### Instruction
Each line below must be reproduced exactly, though the pictures are to be dropped.

Start of Data for processing

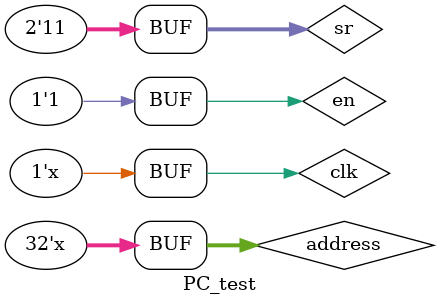
<source format=v>
`timescale 1ns / 1ps


module PC_test;

	// Inputs
	reg clk;
	reg en;
	reg [1:0] sr;
	reg [31:0] address;

	// Outputs
	wire [31:0] pcout;

	// Instantiate the Unit Under Test (UUT)
	ProgramCounter uut (
		.clk(clk), 
		.en(en), 
		.sr(sr), 
		.address(address), 
		.pcout(pcout)
	);

	initial begin
		// Initialize Inputs
		clk = 0;
		en = 1;
		sr = 1;		//store 11110100 + 4
		address=244;
		// Wait 100 ns for global reset to finish
		#100;
      sr=0;
		#100;
		sr=3;			//restore 11110100+4
		// Add stimulus here

	end
			always begin #26 clk=~clk; end
			always begin #33 address=address+4; end
endmodule


</source>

End of Data for processing

### Response below
<source format=v>
`timescale 1ns / 1ps


module PC_test;

	// Inputs
	reg clk;
	reg en;
	reg [1:0] sr;
	reg [31:0] address;

	// Outputs
	wire [31:0] pcout;

	// Instantiate the Unit Under Test (UUT)
	ProgramCounter uut (
		.clk(clk), 
		.en(en), 
		.sr(sr), 
		.address(address), 
		.pcout(pcout)
	);

	initial begin
		// Initialize Inputs
		clk = 0;
		en = 1;
		sr = 1;		//store 11110100 + 4
		address=244;
		// Wait 100 ns for global reset to finish
		#100;
      sr=0;
		#100;
		sr=3;			//restore 11110100+4
		// Add stimulus here

	end
			always begin #26 clk=~clk; end
			always begin #33 address=address+4; end
endmodule


</source>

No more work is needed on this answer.